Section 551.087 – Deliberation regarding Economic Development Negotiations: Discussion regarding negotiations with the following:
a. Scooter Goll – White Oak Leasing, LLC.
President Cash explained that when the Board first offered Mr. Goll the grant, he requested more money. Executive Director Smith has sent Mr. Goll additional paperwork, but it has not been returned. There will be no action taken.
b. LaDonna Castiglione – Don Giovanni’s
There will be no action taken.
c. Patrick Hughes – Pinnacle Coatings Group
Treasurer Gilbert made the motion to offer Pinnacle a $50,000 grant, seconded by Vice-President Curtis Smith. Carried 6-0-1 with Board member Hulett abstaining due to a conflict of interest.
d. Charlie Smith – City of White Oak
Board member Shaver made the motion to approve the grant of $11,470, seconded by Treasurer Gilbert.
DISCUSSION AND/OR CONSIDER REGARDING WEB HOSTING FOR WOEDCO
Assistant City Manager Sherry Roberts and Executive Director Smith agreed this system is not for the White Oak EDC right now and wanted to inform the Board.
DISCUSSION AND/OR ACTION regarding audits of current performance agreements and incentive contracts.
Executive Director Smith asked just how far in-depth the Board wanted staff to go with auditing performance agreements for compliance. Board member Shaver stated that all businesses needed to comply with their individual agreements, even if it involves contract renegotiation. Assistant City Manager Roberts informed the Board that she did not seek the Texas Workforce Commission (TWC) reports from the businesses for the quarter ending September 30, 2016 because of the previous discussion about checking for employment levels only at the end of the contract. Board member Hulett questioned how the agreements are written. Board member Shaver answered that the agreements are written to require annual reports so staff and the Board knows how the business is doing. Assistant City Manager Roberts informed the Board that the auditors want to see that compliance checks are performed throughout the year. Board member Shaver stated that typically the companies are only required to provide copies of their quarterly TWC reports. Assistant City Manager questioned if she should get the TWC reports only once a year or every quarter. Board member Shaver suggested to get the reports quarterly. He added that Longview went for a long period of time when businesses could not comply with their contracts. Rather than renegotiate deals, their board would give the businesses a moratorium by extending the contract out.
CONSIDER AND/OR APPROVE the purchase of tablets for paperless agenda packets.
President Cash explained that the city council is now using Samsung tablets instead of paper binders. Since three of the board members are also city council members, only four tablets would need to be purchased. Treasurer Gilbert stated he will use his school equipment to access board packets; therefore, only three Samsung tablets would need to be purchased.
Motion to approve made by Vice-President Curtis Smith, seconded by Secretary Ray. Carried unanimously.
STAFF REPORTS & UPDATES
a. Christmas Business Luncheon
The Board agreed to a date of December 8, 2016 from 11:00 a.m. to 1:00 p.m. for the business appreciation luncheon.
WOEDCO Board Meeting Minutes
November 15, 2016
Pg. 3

+++++

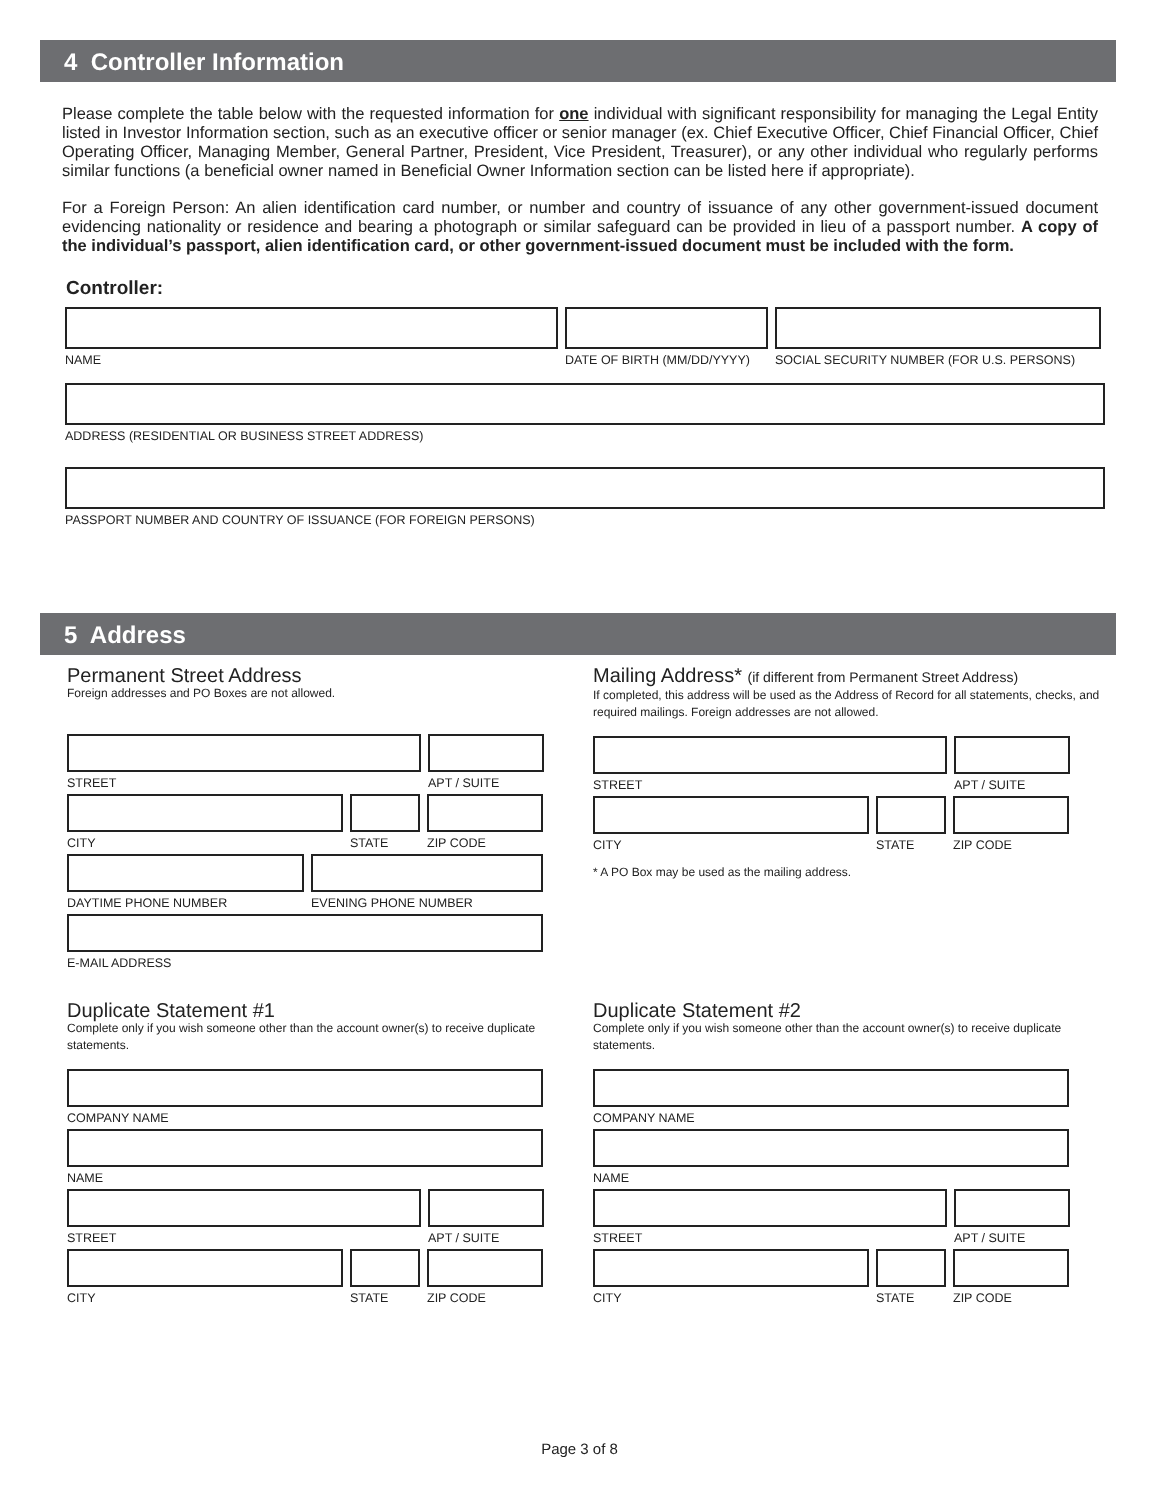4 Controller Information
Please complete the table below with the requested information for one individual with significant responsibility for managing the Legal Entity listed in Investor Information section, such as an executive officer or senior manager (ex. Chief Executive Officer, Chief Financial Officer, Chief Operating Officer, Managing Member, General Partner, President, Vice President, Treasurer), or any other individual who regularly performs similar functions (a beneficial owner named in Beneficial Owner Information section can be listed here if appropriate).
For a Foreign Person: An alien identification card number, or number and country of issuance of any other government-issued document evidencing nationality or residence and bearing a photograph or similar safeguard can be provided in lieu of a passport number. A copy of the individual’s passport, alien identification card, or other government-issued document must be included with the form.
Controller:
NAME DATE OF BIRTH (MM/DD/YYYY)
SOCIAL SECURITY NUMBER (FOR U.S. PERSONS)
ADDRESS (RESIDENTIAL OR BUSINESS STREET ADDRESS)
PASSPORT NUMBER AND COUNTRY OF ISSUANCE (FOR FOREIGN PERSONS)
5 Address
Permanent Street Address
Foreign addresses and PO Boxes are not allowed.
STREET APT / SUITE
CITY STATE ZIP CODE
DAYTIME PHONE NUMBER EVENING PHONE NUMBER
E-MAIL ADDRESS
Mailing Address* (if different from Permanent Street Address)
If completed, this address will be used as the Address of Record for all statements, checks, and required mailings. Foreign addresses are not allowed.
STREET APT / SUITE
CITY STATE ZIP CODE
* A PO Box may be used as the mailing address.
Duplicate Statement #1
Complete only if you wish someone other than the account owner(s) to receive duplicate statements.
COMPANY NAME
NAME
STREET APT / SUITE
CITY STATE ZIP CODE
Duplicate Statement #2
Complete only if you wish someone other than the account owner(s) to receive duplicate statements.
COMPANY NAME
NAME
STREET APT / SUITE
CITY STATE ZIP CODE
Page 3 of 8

+++++

### WHAT THIS TASK INVOLVES
Where the data above reaches the line holding "Section 551.087 –", begin printing, and stop after the line holding "Treasurer Gilbert made". Each line must be reproduced exactly, with nothing else added.

### RESPONSE BELOW
Section 551.087 – Deliberation regarding Economic Development Negotiations: Discussion regarding negotiations with the following:
a. Scooter Goll – White Oak Leasing, LLC.
President Cash explained that when the Board first offered Mr. Goll the grant, he requested more money. Executive Director Smith has sent Mr. Goll additional paperwork, but it has not been returned. There will be no action taken.
b. LaDonna Castiglione – Don Giovanni’s
There will be no action taken.
c. Patrick Hughes – Pinnacle Coatings Group
Treasurer Gilbert made the motion to offer Pinnacle a $50,000 grant, seconded by Vice-President Curtis Smith. Carried 6-0-1 with Board member Hulett abstaining due to a conflict of interest.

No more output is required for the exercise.